Osnabrück. Der Streit um die Karmann-Millionen hat die vorerst letzte Instanz erreicht: Am Mittwoch könnte der Bundesgerichtshof eine Entscheidung fällen, wem die gut 160 Millionen Euro gehören: den Karmann-Gesellschaftern oder dem Insolvenzverwalter. Zu Ende ist das juristische Gezerre selbst nach dem Urteil nicht. Das Finanzamt Osnabrück lässt nämlich nicht locker.

Fast drei Jahre ist es her, dass der Osnabrücker Landgerichtspräsident Antonius Fahnemann das erste Urteil in dem Rechtsstreit sprach: Nach Auffassung der 1. Zivilkammer stand die Summe rückerstatteter Steuern zu großen Teilen dem Insolvenzverwalter Ottmar Hermann zu. Der vertritt die Karmann-Betriebsgesellschaft, die am 8. April 2009 Zahlungsunfähigkeit angemeldet hatte. Der Anfang vom Ende des traditionsreichen Autobauers.

Die drei Gesellschafter-Familien waren über das Urteil wenig erfreut und legten Rechtsmittel ein. Aus ihrer Sicht gehört das Geld der sogenannten Besitzgesellschaft, deren Hintermänner sie sind. Tatsächlich hatte das Finanzamt die riesige Summe auch zunächst auf das Konto der Gesellschafter überwiesen. Doch auch in zweiter Instanz befand das Oberlandesgericht Oldenburg, dass das Geld da nicht hingehört, sondern auf das Konto der insolventen Betriebsgesellschaft.

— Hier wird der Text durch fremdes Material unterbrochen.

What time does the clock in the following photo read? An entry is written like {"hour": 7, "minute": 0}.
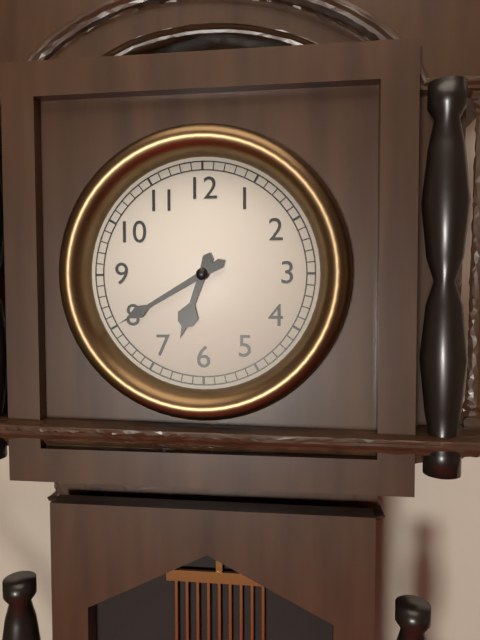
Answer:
{"hour": 6, "minute": 40}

Dennoch brachte das Urteil vor allem Unklarheit, war es doch mit einem großen Aber versehen: Die Summe stand aus Sicht der OLG-Richter zwar dem Insolvenzverwalter zu. Die Gesellschafter, auf deren Konto die Summe zu der Zeit lag, konnten die 160 Millionen Euro aber mit einer möglichen Nachforderung des Finanzamtes Osnabrück verrechnen. So sollte eine doppelte Belastung der Gesellschafter ausgeschlossen werden.

Ausfallhaftung rechtens?

Die Steuerbehörde hatte sich nämlich zwischenzeitlich entschlossen, die Gesellschafter in Ausfallhaftung für die pleitegegangene Betriebsgesellschaft zu nehmen und ausstehende Steuern nachzufordern. Über die Summe ist bis heute nichts bekannt. Sie soll sich aber auf einem ähnlich hohen Niveau bewegen wie die Steuerrückerstattung, heißt es aus Verfahrenskreisen.

Offiziell will sich niemand zu der Nachforderung äußern. Begründet wird das mit dem Steuergeheimnis, behandelt wird das Ganze aber wie ein Staatsgeheimnis. Offenkundig fühlten sich die drei Familien vom Fiskus ungerecht behandelt und klagten vor dem Finanzgericht Hannover gegen den Steuerbescheid. Fortan stritten sie also gleich in zwei Verfahren mit zwei unterschiedlichen Gegnern. Der eine Gegner, Insolvenzverwalter Hermann, legte Revision gegen das Oldenburger Urteil ein, wohl aus Sorge, nach dem möglichen Urteil des Finanzgerichts auf große Teile der 160 Millionen Euro verzichten zu müssen, oder gleich ganz leer auszugehen, wenn das Finanzamt erst seine Forderungen bei den Gesellschaftern durchgesetzt hat. Auch die Gesellschafter legten Revision ein, waren sie doch faktisch auch in zweiter Instanz als Verlierer aus dem Verfahren hervorgegangen.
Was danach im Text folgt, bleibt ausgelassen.